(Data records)
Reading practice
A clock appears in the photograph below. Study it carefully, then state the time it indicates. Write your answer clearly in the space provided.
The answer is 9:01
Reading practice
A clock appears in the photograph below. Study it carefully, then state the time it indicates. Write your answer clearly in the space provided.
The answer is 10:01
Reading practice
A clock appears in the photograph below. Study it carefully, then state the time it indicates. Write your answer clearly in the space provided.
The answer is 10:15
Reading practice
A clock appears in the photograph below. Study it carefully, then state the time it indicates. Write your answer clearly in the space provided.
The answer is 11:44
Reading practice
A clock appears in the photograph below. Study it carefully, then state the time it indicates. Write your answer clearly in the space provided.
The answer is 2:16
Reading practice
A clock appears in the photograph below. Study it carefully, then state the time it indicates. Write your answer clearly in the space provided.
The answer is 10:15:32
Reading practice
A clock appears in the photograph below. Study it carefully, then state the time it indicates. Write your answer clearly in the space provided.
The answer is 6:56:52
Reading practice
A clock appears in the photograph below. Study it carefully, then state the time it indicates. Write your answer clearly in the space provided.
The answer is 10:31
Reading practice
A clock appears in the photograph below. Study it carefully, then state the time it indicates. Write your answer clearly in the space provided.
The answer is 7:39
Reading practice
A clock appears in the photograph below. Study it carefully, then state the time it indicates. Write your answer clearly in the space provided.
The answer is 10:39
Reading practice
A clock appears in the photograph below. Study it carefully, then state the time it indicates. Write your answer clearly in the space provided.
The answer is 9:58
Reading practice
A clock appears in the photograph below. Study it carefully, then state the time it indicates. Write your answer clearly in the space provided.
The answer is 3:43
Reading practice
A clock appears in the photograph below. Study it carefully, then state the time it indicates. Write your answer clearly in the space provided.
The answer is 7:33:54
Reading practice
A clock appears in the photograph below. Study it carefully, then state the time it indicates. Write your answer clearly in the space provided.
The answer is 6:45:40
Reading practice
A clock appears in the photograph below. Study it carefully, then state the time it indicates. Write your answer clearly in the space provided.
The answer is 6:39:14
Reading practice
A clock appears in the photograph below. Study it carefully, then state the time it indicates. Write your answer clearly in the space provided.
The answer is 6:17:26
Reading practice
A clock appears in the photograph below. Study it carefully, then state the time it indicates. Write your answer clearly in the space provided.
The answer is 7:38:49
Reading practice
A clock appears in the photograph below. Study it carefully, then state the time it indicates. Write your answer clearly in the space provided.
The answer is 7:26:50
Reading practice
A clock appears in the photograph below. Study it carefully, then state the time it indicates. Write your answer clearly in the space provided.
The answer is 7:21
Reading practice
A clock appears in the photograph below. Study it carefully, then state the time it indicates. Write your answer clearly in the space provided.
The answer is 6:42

- YOUR GOAL: Please express all of the lines above as a Markdown table with the columns "No." and "Line," numbering each row and leaving out blank lines.

- CORRECT RESULT:
| No. | Line |
|---|---|
| 1 | Reading practice |
| 2 | A clock appears in the photograph below. Study it carefully, then state the time it indicates. Write your answer clearly in the space provided. |
| 3 | The answer is 9:01 |
| 4 | Reading practice |
| 5 | A clock appears in the photograph below. Study it carefully, then state the time it indicates. Write your answer clearly in the space provided. |
| 6 | The answer is 10:01 |
| 7 | Reading practice |
| 8 | A clock appears in the photograph below. Study it carefully, then state the time it indicates. Write your answer clearly in the space provided. |
| 9 | The answer is 10:15 |
| 10 | Reading practice |
| 11 | A clock appears in the photograph below. Study it carefully, then state the time it indicates. Write your answer clearly in the space provided. |
| 12 | The answer is 11:44 |
| 13 | Reading practice |
| 14 | A clock appears in the photograph below. Study it carefully, then state the time it indicates. Write your answer clearly in the space provided. |
| 15 | The answer is 2:16 |
| 16 | Reading practice |
| 17 | A clock appears in the photograph below. Study it carefully, then state the time it indicates. Write your answer clearly in the space provided. |
| 18 | The answer is 10:15:32 |
| 19 | Reading practice |
| 20 | A clock appears in the photograph below. Study it carefully, then state the time it indicates. Write your answer clearly in the space provided. |
| 21 | The answer is 6:56:52 |
| 22 | Reading practice |
| 23 | A clock appears in the photograph below. Study it carefully, then state the time it indicates. Write your answer clearly in the space provided. |
| 24 | The answer is 10:31 |
| 25 | Reading practice |
| 26 | A clock appears in the photograph below. Study it carefully, then state the time it indicates. Write your answer clearly in the space provided. |
| 27 | The answer is 7:39 |
| 28 | Reading practice |
| 29 | A clock appears in the photograph below. Study it carefully, then state the time it indicates. Write your answer clearly in the space provided. |
| 30 | The answer is 10:39 |
| 31 | Reading practice |
| 32 | A clock appears in the photograph below. Study it carefully, then state the time it indicates. Write your answer clearly in the space provided. |
| 33 | The answer is 9:58 |
| 34 | Reading practice |
| 35 | A clock appears in the photograph below. Study it carefully, then state the time it indicates. Write your answer clearly in the space provided. |
| 36 | The answer is 3:43 |
| 37 | Reading practice |
| 38 | A clock appears in the photograph below. Study it carefully, then state the time it indicates. Write your answer clearly in the space provided. |
| 39 | The answer is 7:33:54 |
| 40 | Reading practice |
| 41 | A clock appears in the photograph below. Study it carefully, then state the time it indicates. Write your answer clearly in the space provided. |
| 42 | The answer is 6:45:40 |
| 43 | Reading practice |
| 44 | A clock appears in the photograph below. Study it carefully, then state the time it indicates. Write your answer clearly in the space provided. |
| 45 | The answer is 6:39:14 |
| 46 | Reading practice |
| 47 | A clock appears in the photograph below. Study it carefully, then state the time it indicates. Write your answer clearly in the space provided. |
| 48 | The answer is 6:17:26 |
| 49 | Reading practice |
| 50 | A clock appears in the photograph below. Study it carefully, then state the time it indicates. Write your answer clearly in the space provided. |
| 51 | The answer is 7:38:49 |
| 52 | Reading practice |
| 53 | A clock appears in the photograph below. Study it carefully, then state the time it indicates. Write your answer clearly in the space provided. |
| 54 | The answer is 7:26:50 |
| 55 | Reading practice |
| 56 | A clock appears in the photograph below. Study it carefully, then state the time it indicates. Write your answer clearly in the space provided. |
| 57 | The answer is 7:21 |
| 58 | Reading practice |
| 59 | A clock appears in the photograph below. Study it carefully, then state the time it indicates. Write your answer clearly in the space provided. |
| 60 | The answer is 6:42 |